- [Exercise goal] Take the entries that follow and return only the lines from the one with "130 196 2867" through the final line, leaving every picture behind.
[Exercise input]
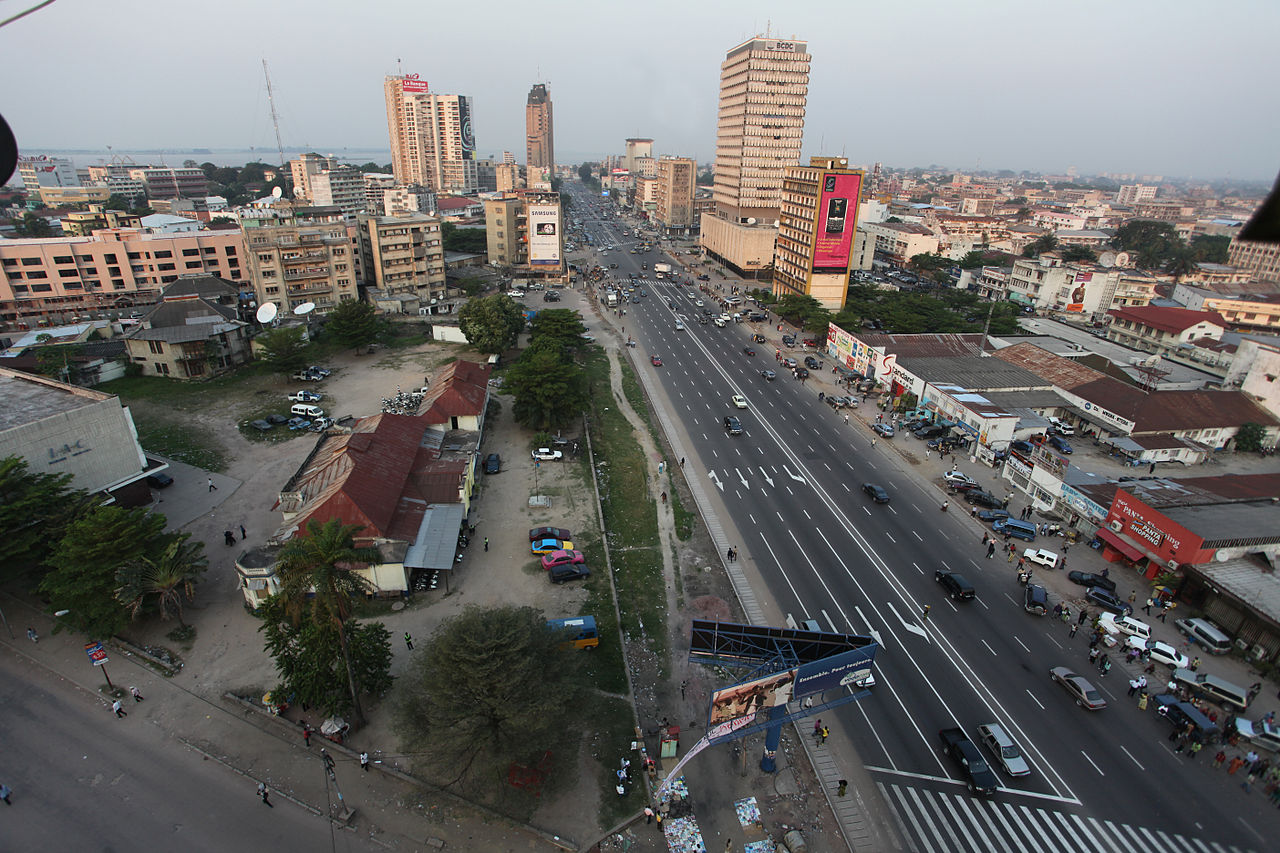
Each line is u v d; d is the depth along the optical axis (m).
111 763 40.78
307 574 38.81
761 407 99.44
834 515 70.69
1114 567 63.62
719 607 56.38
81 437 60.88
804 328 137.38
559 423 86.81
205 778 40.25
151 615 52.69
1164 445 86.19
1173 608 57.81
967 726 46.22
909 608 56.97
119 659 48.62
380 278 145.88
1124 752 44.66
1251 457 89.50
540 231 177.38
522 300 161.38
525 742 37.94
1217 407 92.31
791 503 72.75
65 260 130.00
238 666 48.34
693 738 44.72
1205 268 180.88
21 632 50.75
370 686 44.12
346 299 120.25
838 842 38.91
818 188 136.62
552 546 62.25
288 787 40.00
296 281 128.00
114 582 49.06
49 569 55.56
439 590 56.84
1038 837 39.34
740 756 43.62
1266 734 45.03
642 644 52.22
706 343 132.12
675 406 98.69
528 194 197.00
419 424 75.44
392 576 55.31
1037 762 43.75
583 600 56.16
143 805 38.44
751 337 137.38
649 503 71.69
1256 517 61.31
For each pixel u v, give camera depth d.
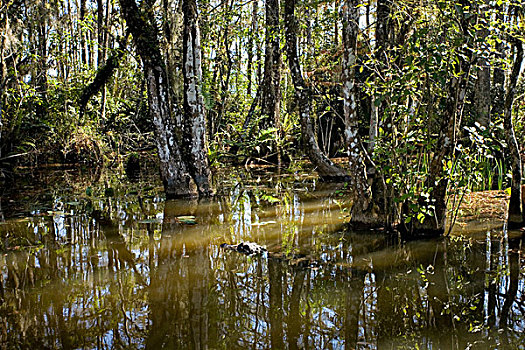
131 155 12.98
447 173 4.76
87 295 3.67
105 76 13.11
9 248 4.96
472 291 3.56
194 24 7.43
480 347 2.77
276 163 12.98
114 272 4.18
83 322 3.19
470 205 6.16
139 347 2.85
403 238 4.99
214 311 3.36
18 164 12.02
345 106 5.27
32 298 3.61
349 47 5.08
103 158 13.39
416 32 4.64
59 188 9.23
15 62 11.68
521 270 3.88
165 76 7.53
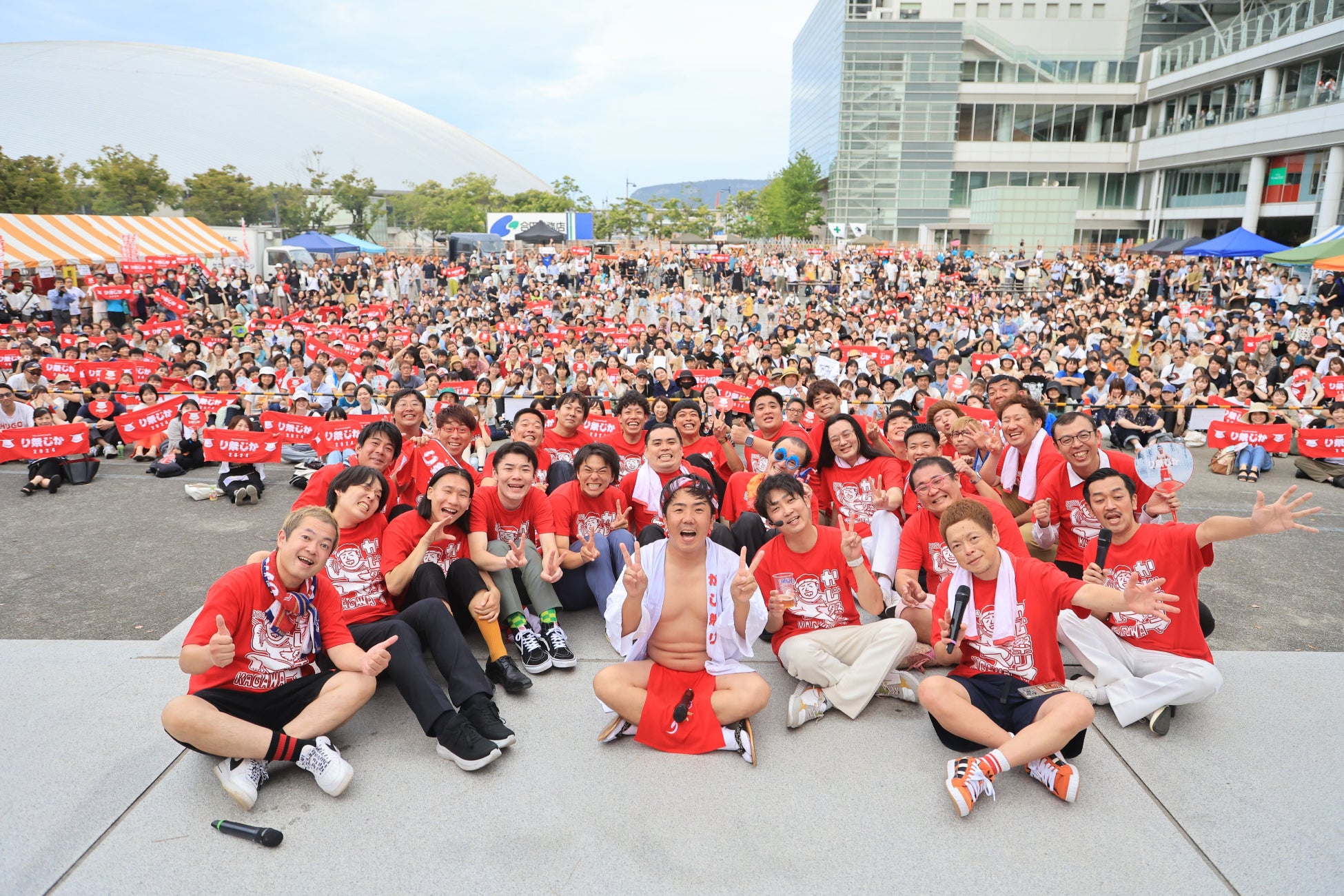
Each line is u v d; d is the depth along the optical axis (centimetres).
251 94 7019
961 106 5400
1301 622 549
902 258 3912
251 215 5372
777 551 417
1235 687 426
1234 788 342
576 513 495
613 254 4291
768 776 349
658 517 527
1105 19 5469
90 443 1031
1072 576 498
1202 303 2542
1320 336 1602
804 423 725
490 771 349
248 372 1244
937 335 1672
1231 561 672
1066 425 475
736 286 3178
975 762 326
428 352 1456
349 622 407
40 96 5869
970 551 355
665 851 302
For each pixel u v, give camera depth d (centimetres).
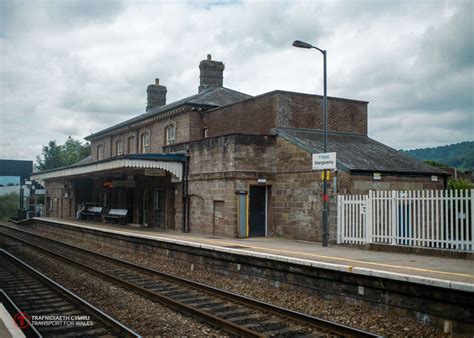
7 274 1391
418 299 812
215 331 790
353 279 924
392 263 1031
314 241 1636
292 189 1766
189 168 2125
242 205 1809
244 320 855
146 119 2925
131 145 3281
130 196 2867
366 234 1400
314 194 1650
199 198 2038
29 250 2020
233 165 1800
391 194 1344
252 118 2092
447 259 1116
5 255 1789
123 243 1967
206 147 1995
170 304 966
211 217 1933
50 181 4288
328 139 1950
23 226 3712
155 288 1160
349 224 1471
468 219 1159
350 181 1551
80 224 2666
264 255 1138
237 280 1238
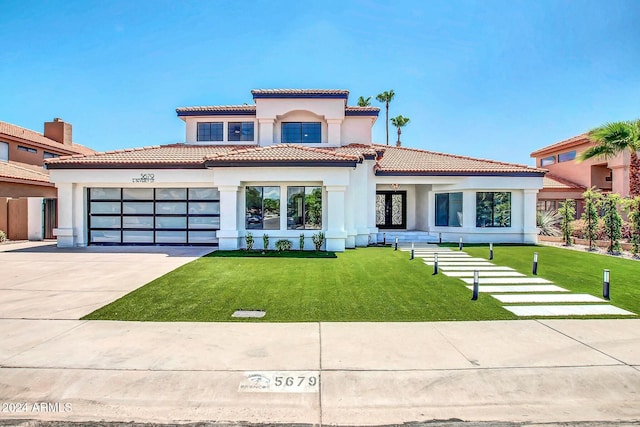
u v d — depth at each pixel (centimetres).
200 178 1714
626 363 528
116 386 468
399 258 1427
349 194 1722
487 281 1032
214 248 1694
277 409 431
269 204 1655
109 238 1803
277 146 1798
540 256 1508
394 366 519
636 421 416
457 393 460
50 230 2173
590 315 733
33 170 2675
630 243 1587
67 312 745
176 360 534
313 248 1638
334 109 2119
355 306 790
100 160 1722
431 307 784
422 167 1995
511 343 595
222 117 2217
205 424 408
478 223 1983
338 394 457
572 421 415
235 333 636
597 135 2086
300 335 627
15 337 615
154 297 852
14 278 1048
[/Exercise input]
- [Response area]
130 196 2867
366 234 1400
314 194 1650
199 198 2038
29 250 2020
233 165 1800
391 194 1344
252 118 2092
447 259 1116
5 255 1789
123 243 1967
206 147 1995
170 304 966
211 217 1933
50 181 4288
328 139 1950
23 226 3712
155 288 1160
349 224 1471
468 219 1159
350 181 1551
80 224 2666
264 255 1138
237 280 1238
u v d — depth at each pixel (centimetres).
200 178 1714
626 363 528
116 386 468
399 258 1427
349 194 1722
487 281 1032
214 248 1694
277 409 431
269 204 1655
109 238 1803
277 146 1798
540 256 1508
394 366 519
636 421 416
457 393 460
50 230 2173
590 315 733
33 170 2675
630 243 1587
67 312 745
176 360 534
313 248 1638
334 109 2119
355 306 790
100 160 1722
431 307 784
422 167 1995
511 343 595
222 117 2217
205 424 408
478 223 1983
338 394 457
572 421 415
235 333 636
597 135 2086
300 335 627
15 337 615
154 297 852
14 278 1048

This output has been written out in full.